I put a single coating on one area, and glopped it on thick in another. After some investigation, I believe the answer might be an initial thinned coat to get into any little weld crevices, etc. as it's pretty thick out of the can and dried very quickly here. Would be easy to trap some air with that. I'd Follow that up with an unthinned coat or two, to build up some thickness. I found that subsequent coats adhere well to the previous coat. I believe that removing the tank from the boat is critical, as this stuff is highly flammable. or inflammable, your choice, since those words seem to mean exactly the same thing.

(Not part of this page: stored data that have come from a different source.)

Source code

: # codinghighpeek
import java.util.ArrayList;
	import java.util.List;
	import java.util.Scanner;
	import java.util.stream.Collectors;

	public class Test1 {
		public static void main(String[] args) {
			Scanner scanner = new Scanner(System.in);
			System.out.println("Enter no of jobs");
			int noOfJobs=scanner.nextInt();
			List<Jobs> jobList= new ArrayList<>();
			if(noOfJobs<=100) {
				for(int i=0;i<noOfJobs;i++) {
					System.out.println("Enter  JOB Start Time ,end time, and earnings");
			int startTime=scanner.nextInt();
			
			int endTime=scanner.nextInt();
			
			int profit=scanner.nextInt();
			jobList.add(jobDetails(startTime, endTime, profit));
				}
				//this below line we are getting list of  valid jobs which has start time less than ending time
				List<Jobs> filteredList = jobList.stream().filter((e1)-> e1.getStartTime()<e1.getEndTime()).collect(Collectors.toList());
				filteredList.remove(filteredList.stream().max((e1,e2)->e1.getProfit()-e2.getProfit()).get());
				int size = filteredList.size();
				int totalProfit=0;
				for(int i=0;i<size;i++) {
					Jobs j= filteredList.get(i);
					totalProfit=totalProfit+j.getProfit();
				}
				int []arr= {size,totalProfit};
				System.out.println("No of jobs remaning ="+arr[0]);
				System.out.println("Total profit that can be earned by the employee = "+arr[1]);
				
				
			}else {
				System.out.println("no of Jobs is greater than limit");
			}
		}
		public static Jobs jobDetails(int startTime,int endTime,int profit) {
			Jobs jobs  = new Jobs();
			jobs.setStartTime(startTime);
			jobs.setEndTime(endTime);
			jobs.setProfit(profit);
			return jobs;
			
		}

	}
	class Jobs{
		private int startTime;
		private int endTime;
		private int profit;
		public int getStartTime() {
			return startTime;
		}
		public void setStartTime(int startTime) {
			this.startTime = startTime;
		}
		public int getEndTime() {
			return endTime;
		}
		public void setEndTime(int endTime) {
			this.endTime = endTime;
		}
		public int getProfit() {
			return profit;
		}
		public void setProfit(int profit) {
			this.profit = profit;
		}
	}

One surprising outcome of my first experiment is that it seems to stick to the un-cleaned metal as well as it does to the sanded metal. Maybe better. So far it doesn't appear to me that the steel requires any major prep. Just clean any obvious slime or loose scale off and this stuff sticks like glue.

I've been taking photos of the process. Will probably stick them in a blog post.

The manufacturer does not advertise this product for this purpose, but it seems to work. They might well have something they would recommend over this for sealing tanks, but I'm looking at what's available. Importing t'ings with volatile explosive solvents seems to be an annoyance here.